--- Assignment ---
Go through the data line by line. Copy each one holding the string "Urothelial".
Data for this exercise START
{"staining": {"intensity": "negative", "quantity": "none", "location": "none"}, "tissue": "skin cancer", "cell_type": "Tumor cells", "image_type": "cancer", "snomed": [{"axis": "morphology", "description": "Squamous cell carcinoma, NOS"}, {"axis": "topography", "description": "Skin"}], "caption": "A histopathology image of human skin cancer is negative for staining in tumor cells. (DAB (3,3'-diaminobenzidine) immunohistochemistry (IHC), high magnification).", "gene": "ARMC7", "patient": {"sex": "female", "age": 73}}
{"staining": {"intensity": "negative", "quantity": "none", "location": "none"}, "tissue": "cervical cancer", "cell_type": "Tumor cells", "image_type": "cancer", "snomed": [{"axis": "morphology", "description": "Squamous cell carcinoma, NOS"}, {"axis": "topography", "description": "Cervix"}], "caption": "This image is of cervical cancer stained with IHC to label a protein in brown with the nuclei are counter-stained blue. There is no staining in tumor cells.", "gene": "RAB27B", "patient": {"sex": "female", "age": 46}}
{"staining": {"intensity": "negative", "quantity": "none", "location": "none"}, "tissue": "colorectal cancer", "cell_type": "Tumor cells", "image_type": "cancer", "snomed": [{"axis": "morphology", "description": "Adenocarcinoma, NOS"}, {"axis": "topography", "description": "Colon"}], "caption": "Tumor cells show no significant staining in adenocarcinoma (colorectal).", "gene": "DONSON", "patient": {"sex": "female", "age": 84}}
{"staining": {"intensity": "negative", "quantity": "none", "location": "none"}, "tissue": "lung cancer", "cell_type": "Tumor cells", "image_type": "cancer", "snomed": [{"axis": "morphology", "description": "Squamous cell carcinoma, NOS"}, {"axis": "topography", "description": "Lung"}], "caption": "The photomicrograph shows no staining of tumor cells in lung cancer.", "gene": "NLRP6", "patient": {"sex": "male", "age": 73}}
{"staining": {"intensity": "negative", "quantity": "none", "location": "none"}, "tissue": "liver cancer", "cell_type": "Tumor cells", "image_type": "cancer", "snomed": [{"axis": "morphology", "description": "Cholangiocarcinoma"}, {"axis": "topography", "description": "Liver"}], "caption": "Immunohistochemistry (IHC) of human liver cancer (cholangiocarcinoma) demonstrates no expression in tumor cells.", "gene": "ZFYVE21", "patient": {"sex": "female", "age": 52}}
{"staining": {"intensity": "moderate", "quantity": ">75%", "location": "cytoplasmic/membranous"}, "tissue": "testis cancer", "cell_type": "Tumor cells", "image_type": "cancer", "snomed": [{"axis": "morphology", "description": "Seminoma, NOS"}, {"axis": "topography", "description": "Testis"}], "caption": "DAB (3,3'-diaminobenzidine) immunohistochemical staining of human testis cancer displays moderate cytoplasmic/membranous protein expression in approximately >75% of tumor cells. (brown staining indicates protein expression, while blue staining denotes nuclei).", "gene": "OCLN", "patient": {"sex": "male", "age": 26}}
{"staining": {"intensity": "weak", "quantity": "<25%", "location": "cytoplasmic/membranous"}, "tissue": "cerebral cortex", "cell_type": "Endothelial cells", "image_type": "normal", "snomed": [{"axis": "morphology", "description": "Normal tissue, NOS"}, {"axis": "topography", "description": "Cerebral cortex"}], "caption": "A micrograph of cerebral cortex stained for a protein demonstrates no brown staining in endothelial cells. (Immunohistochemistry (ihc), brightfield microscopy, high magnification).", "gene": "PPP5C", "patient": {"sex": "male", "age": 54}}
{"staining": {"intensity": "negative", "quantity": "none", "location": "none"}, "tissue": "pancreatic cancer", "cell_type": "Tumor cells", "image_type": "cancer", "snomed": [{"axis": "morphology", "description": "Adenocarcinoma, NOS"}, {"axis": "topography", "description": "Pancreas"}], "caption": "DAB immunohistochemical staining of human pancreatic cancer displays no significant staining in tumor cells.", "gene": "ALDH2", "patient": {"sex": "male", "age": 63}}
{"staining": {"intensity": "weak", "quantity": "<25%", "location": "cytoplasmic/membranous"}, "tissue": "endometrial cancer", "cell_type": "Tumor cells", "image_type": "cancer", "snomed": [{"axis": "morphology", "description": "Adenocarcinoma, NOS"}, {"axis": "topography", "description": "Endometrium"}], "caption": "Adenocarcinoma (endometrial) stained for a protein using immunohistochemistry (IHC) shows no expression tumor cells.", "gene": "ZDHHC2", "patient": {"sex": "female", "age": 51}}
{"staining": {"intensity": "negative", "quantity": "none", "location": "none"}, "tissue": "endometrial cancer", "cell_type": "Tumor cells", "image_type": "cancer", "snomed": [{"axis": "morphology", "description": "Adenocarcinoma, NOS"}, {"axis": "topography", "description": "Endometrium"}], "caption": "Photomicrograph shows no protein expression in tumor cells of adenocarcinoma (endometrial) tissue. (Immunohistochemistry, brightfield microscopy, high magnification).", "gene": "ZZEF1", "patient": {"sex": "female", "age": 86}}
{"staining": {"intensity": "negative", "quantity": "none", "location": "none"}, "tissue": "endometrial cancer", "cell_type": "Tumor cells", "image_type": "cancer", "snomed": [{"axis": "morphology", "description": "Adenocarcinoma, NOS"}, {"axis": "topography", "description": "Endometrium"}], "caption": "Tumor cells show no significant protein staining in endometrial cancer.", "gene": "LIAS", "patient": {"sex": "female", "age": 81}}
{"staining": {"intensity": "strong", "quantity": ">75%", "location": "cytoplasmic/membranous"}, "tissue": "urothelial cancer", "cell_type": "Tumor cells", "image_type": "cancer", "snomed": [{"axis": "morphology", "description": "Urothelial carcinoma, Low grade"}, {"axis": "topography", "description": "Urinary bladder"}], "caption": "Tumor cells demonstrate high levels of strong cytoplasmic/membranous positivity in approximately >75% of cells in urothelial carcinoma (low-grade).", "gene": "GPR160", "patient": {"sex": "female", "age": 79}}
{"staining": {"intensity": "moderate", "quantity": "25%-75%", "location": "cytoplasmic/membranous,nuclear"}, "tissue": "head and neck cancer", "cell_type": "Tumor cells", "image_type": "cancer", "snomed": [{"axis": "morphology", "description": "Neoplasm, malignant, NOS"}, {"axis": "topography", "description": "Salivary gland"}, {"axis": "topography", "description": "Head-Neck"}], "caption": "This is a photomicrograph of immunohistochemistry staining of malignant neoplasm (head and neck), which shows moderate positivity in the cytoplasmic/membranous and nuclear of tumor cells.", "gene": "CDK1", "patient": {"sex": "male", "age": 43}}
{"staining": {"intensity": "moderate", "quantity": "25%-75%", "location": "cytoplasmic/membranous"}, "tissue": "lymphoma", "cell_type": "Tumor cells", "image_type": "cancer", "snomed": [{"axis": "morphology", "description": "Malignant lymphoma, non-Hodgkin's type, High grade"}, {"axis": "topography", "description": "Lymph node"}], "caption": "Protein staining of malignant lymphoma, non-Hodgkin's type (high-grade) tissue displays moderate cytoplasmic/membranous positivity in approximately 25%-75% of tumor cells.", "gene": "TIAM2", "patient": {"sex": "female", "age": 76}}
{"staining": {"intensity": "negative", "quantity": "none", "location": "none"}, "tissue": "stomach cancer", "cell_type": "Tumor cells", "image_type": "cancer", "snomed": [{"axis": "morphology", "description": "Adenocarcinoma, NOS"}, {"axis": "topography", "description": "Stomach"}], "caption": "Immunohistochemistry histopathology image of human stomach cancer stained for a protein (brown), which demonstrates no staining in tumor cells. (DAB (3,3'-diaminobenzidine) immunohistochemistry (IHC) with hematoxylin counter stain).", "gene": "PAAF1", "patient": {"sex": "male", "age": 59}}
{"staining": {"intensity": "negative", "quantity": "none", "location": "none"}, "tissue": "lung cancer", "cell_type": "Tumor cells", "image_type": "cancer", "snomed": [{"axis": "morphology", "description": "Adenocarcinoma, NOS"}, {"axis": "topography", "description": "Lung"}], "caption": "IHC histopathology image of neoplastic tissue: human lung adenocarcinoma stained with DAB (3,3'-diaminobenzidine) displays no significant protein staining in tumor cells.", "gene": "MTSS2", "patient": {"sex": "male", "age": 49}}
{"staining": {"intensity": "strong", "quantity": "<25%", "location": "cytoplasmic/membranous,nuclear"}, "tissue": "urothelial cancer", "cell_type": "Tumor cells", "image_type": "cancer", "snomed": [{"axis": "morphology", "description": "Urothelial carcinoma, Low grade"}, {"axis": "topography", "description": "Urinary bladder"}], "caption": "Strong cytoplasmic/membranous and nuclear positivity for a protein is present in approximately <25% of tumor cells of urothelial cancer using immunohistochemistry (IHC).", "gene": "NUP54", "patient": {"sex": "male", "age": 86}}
Data for this exercise END
--- Expected output ---
{"staining": {"intensity": "strong", "quantity": ">75%", "location": "cytoplasmic/membranous"}, "tissue": "urothelial cancer", "cell_type": "Tumor cells", "image_type": "cancer", "snomed": [{"axis": "morphology", "description": "Urothelial carcinoma, Low grade"}, {"axis": "topography", "description": "Urinary bladder"}], "caption": "Tumor cells demonstrate high levels of strong cytoplasmic/membranous positivity in approximately >75% of cells in urothelial carcinoma (low-grade).", "gene": "GPR160", "patient": {"sex": "female", "age": 79}}
{"staining": {"intensity": "strong", "quantity": "<25%", "location": "cytoplasmic/membranous,nuclear"}, "tissue": "urothelial cancer", "cell_type": "Tumor cells", "image_type": "cancer", "snomed": [{"axis": "morphology", "description": "Urothelial carcinoma, Low grade"}, {"axis": "topography", "description": "Urinary bladder"}], "caption": "Strong cytoplasmic/membranous and nuclear positivity for a protein is present in approximately <25% of tumor cells of urothelial cancer using immunohistochemistry (IHC).", "gene": "NUP54", "patient": {"sex": "male", "age": 86}}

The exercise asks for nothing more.